Energize Weekly, June 5, 2019
The Tri-State Generation and Transmission Association has rejected a multi-million dollar offer by Guzman Energy to buy three of Tri-State’s coal-fired plants, close them down and supply the association with electricity from a generation mix heavily tilted toward renewables.
Guzman, a Miami-based energy contractor and consultant, contends that the deal—valued around $500 million—would allow Tri-State to unload costly assets and replace them with cheaper energy.
“It speaks to how far out of the money these assets are,” Chris Riley, Guzman’s president, said in an interview. “The assets are so expensive that to provide lower-cost energy is not hard to do.”
Westminster, Colo.-based Tri-State, which supplies wholesale electricity to 43 rural electric cooperatives in Wyoming, Nebraska, Colorado and New Mexico, spurned the offer.
“Guzman Energy brought us an imaginative and creative high-level verbal proposal, which lacked any specific or meaningful detail or terms,” Duane Highley, Tri-State’s CEO, said in a statement. “Tri-State requested a written proposal but Guzman refused to provide one, instead deciding to go the press.”
Highley said it was not in the best interests of Tri-State or its members to enter into an “exclusive agreement” with a single company before other options are explored.
After Tri-State issued it statement, Guzman responded saying that it was not asked to provide more detailed information or demanded exclusivity. “Guzman recognizes that a proposal of this scale will require a competitive process and we welcome it,” the company said in a statement.
Guzman and Tri-State are not strangers. Guzman helped the Kit Carson Electric Cooperative in Taos, N.M., which was seeking more renewable energy, leave Tri-State, and it is working with the Delta-Montrose Electric Association (DMEA), in Montrose, Colo., which also wants to end its long-term contract with Tri-State.

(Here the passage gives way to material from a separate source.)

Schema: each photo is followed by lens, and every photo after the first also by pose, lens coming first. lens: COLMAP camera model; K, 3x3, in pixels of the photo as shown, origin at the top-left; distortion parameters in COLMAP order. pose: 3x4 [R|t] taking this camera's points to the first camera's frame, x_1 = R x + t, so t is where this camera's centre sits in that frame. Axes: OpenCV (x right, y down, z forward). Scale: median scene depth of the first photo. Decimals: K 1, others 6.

Several of Tri-State’s members, all of whom have long-term contracts, have criticized the association for its dependence on fossil fuel generation and limiting local renewable energy projects to 5 percent of the local electricity load.
John Parker, CEO of Brighton, Colo.-based United Power, Tri-State’s largest co-op, called the Guzman proposal “an interesting idea, and it deserves a good hard look.” United is at its 5 percent cap for local renewable generation and is also trying to develop battery storage.

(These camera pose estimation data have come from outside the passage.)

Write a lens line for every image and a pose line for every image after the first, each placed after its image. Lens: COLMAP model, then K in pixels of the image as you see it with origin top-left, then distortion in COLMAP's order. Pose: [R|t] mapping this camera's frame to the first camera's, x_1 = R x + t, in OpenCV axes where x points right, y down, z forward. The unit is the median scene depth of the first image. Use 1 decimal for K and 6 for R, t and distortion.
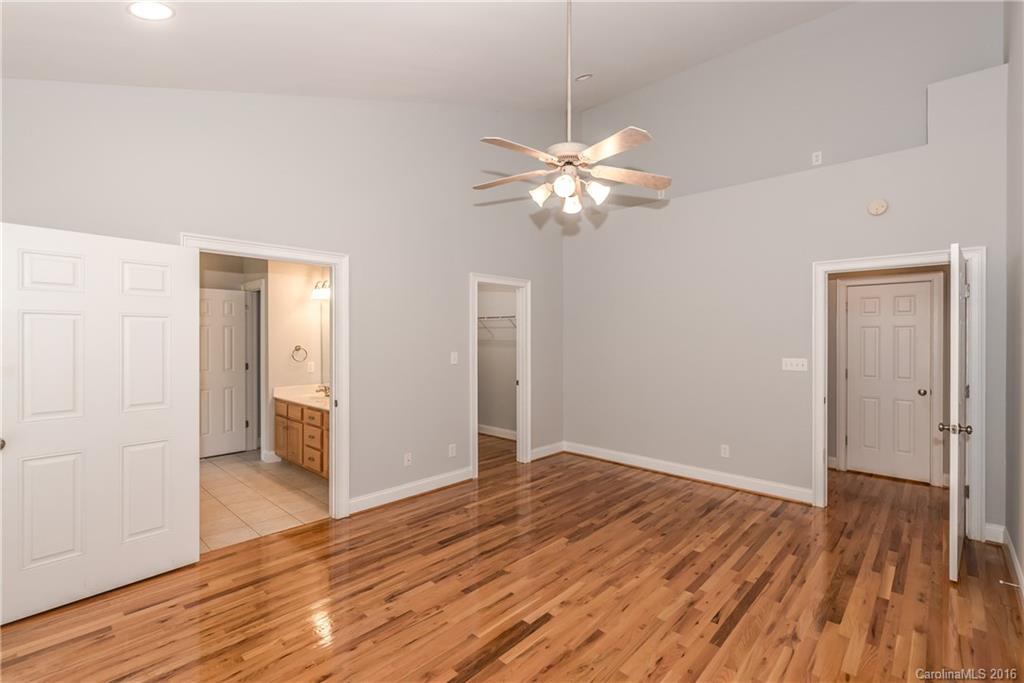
lens RADIAL K [[449.3, 0, 513.6], [0, 449.3, 337.8], [0, 0, 1]] dist [-0.001047, -0.000094]
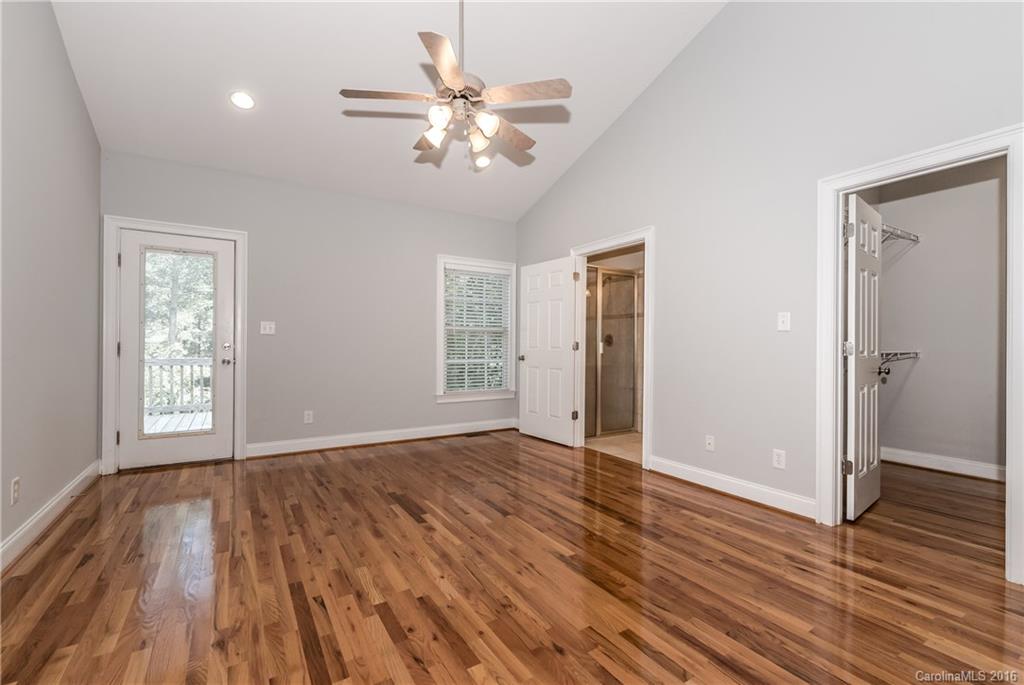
lens RADIAL K [[445.7, 0, 513.3], [0, 445.7, 342.1], [0, 0, 1]] dist [0.001298, 0.000197]
pose [[-0.233928, -0.003037, -0.972249, 0.967850], [-0.011415, 0.999935, -0.000376, 0.148786], [0.972187, 0.011011, -0.233948, 1.291323]]
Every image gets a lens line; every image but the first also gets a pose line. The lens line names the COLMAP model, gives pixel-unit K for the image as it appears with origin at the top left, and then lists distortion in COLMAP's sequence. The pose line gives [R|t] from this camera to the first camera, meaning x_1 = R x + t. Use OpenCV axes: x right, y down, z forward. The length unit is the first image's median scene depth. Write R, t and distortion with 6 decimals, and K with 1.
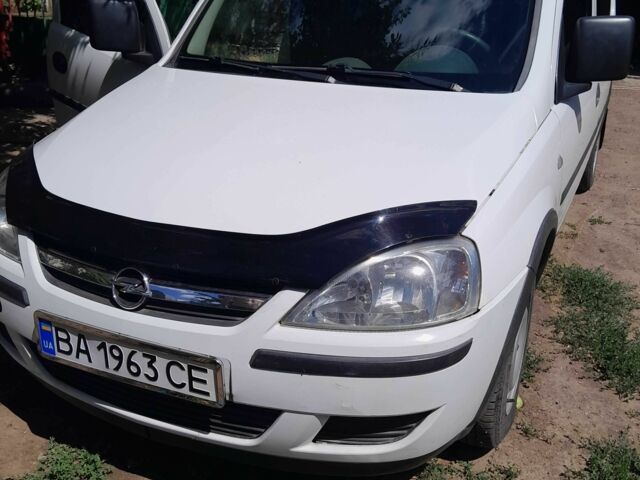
lens RADIAL K [[645.4, 0, 320.0], [0, 645.4, 240.0], [0, 0, 1]] dist [0.087489, -0.242440]
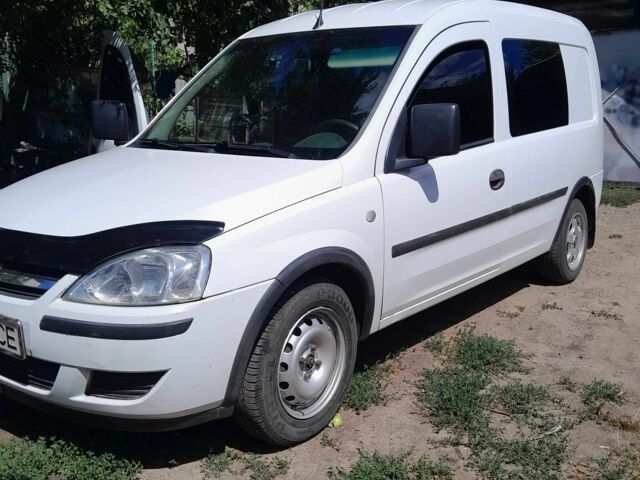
lens RADIAL K [[635.9, 0, 320.0], [0, 635.9, 240.0], [0, 0, 1]] dist [0.113512, -0.333750]
pose [[0.977308, 0.038672, -0.208262, 0.736560], [-0.075774, 0.981960, -0.173245, 0.195316], [0.197805, 0.185095, 0.962607, -0.235254]]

Tri-State is facing pressure for change. As well as some restive members, it faces a new Colorado climate law aiming to reduce carbon dioxide emissions 50 percent by 2030 and 90 percent by 2050. New Mexico also passed similar legislation this year.
In addition, a new law, signed by Gov. Jared Polis May 30, directs the Colorado Public Utilities Commission (PUC) to draw up rules requiring state approval of Tri-State’s resource plans. Tri-State has maintained that as an interstate wholesale power provide, it was not subject to Colorado oversight.
“With new energy legislation in both Colorado and New Mexico, state rulemakings still to come and a dynamic energy market, there is much work to be done within our association to evaluate options and set a path forward,” Highley said.
Riley said that the Guzman offer would help Tri-State address these new laws and requirements. Time, however, is a key factor since the federal tax credits for wind and solar, which help the economics of these projects, are ratcheting down.
Under Guzman’s proposal, it would purchase Unit 2 and Unit 3 at the Craig Station, in Craig Colo., and the Escalante power plant in New Mexico—equal to about 800 megawatts of generating capacity. Craig Unit 1 is already scheduled to close in 2025.
It would also purchase the coal mine in Craig, a city of 9,500 in northwest Colorado, that services the Craig Station, and close and remediate the site, unless another buyer for the coal can be found.
The three units, which include all of Tri-State’s coal-fired generation in Colorado, would be shuttered.
Guzman plans to replace the coal-fired assets with 1,200 megawatts of renewable generation, storage and natural gas and sell the electricity to Tri-State under long-term contracts. The company said the mix would be 70 percent renewable energy.
The power plant and coal mine are Craig’s two largest employers and taxpayers. Guzman said that part of the package would be “substantial financial assistance to communities negatively impacted by the early retirement of coal plants.”
Guzman helped the Kit Carson co-op get out of its Tri-State contract by providing the $37 million exit fee. Guzman became the town’s electricity supplier with the advance folded into rates. Kit Carson says it will be on 100 percent renewable power by 2022.
When DMEA tried to do the same with Guzman as its partner, Tri-State insisted on a fee so high that the co-op called it “discriminatory” and filed a case with the PUC for review. The case is scheduled to be heard in August.
“Tri-State has to transition to a 21st century utility it has to look to markets,” Jasen Bronec, DMEA’s CEO, said. “I applaud Guzman for bring forward viable solutions … Tri-State should be looking at those options.”